As far as making the leap, it took me a bit to overcome the fear factor of welding. I started doing oxy acetylene which has an open flame and looks much scarier than mig (metal inert gas) welding which I do now. But, I knew that this was a core need that I developed so I stuck to it. I work by myself and sometimes just the weight of some of the pieces makes it difficult to deal with. Those are the times I think I should go back to painting! I do all the hauling and installations for my shows also and wonder how long I will be able to do it.

Many of your female dress pieces depict contradictions in elements. It could be a metal bodice and a tulle skirt or a metal bodice and an unfilled metal frame skirt or the drill team series which plays on the concepts of both an oil drill and a cheerleader drill. Do you think of these concepts before beginning your piece? Do you sketch or plan your form before creating it?
I do not normally sketch out dresses. I do have ideas when I start a project. Sometimes a piece starts when I choose an interesting piece of metal that I feel lends itself to a bodice and start from there. Sometimes I do the top part and then decide what would work best as the skirt. Each piece is totally different. The pieces I do actually plan are the Drill Team girls (the oil and gas can pieces). The material (oil cans) is difficult to find so I really think before I start cutting the metal. I also try to figure out what I will use for the skirt before I start the top part.
One example of how things begin is a piece called Belle Epoche. This is a horse piece. I was cleaning out my locker in a studio that I rent and found two pieces of metal from an old grass catcher from a commercial lawn mower. These pieces were what was left from another time I had used part of it. The shape of the pieces reminded me of a horse neck. So, that is how that piece was born.

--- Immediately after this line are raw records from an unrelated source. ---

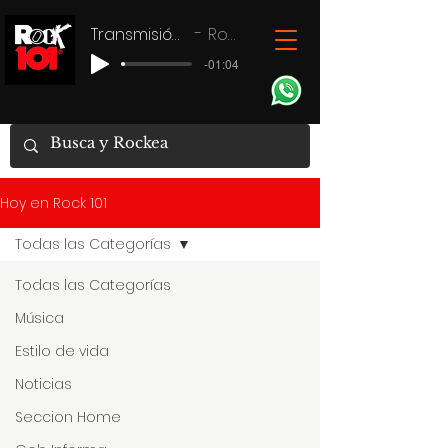
Transmisión en vivo
Rock 101
-01:04
Hoy en Rock 101
Todas las Categorías
Todas las Categorías
Música
Estilo de vida
Noticias
Seccion Home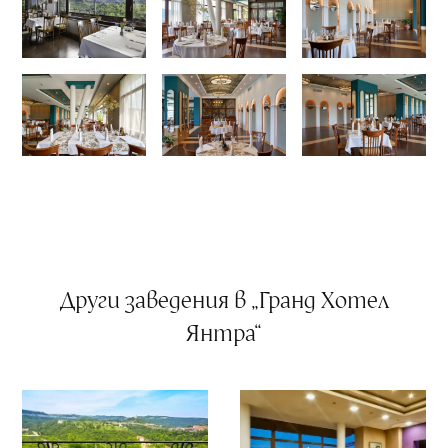
Други заведения в „Гранд Хотел
Янтра“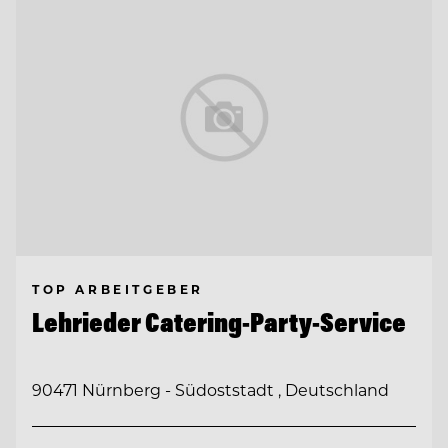
TOP ARBEITGEBER
Lehrieder Catering-Party-Service
90471 Nürnberg - Südoststadt , Deutschland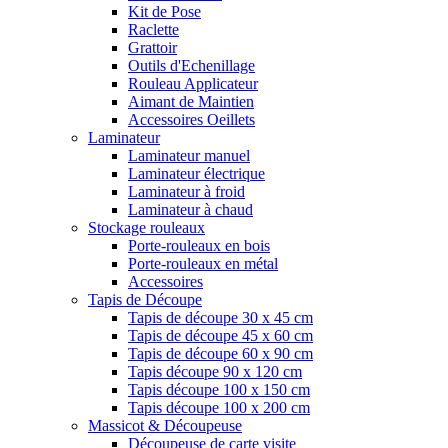
Kit de Pose
Raclette
Grattoir
Outils d'Echenillage
Rouleau Applicateur
Aimant de Maintien
Accessoires Oeillets
Laminateur
Laminateur manuel
Laminateur électrique
Laminateur à froid
Laminateur à chaud
Stockage rouleaux
Porte-rouleaux en bois
Porte-rouleaux en métal
Accessoires
Tapis de Découpe
Tapis de découpe 30 x 45 cm
Tapis de découpe 45 x 60 cm
Tapis de découpe 60 x 90 cm
Tapis découpe 90 x 120 cm
Tapis découpe 100 x 150 cm
Tapis découpe 100 x 200 cm
Massicot & Découpeuse
Découpeuse de carte visite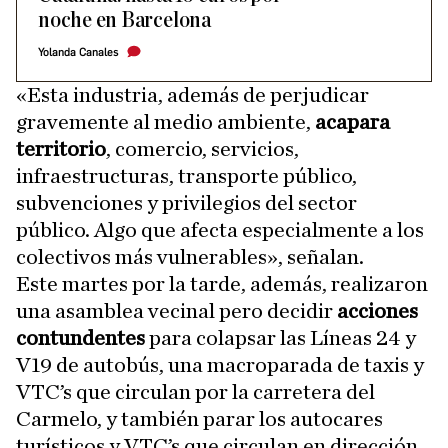
noche en Barcelona
Yolanda Canales
«Esta industria, además de perjudicar
gravemente al medio ambiente,
acapara
territorio
, comercio, servicios,
infraestructuras, transporte público,
subvenciones y privilegios del sector
público. Algo que afecta especialmente a los
colectivos más vulnerables», señalan.
Este martes por la tarde, además, realizaron
una asamblea vecinal pero decidir
acciones
contundentes
para colapsar las Líneas 24 y
V19 de autobús, una macroparada de taxis y
VTC’s que circulan por la carretera del
Carmelo, y también parar los autocares
turísticos y VTC’s que circulan en dirección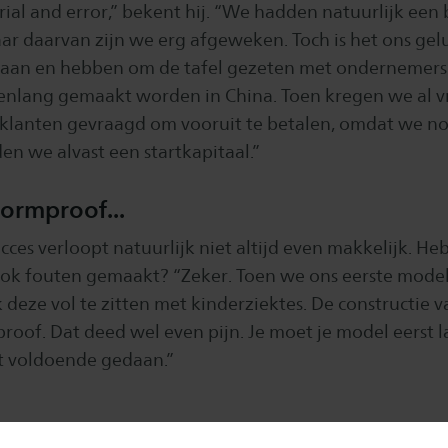
rial and error,” bekent hij. “We hadden natuurlijk een
ar daarvan zijn we erg afgeweken. Toch is het ons gelu
gaan en hebben om de tafel gezeten met ondernemers
renlang gemaakt worden in China. Toen kregen we al vri
lanten gevraagd om vooruit te betalen, omdat we n
n we alvast een startkapitaal.”
tormproof...
ces verloopt natuurlijk niet altijd even makkelijk. H
k fouten gemaakt? “Zeker. Toen we ons eerste model
 deze vol te zitten met kinderziektes. De constructie 
roof. Dat deed wel even pijn. Je moet je model eerst l
t voldoende gedaan.”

Do you actively seek to recycle elements in your art or is it serendipitous?
I think the answer to the question is both. I love to create new objects out of totally unusual materials. I have a dress in my current show called Heat Wave. She is created from an old oil heater that a friend was throwing out. I actually jumped into the large dumpster and hauled it out! I attached the label from the oil heater to the back of her dress. A bit of humor.
I started using what I found because I did not have the money or know how to find or buy what I needed. This directed the style of my pieces and now I am known for that look. I acquire pieces by finding them on the road, scrap yards, friends, goodwill, ebay etc.

Your love of animals is reflected in your art of horses, dogs and various fowl. Do you prefer to work in a series like the female form or to create individual sculptures like the animals?
I mostly create the dress series because they are often what the galleries want. I used to do some dresses, then work on animals. I enjoy trying to plan on creating dresses/animals/dresses/animals alternatively.

Looking ahead, what are you visions and goals for further developing your art now that you are only months away from being 60?
I plan on working on life size horse pieces. I also anticipate creating more pieces that will actually hang on the wall. I want to expand my reach, get my work into more galleries, and somehow combine art and traveling.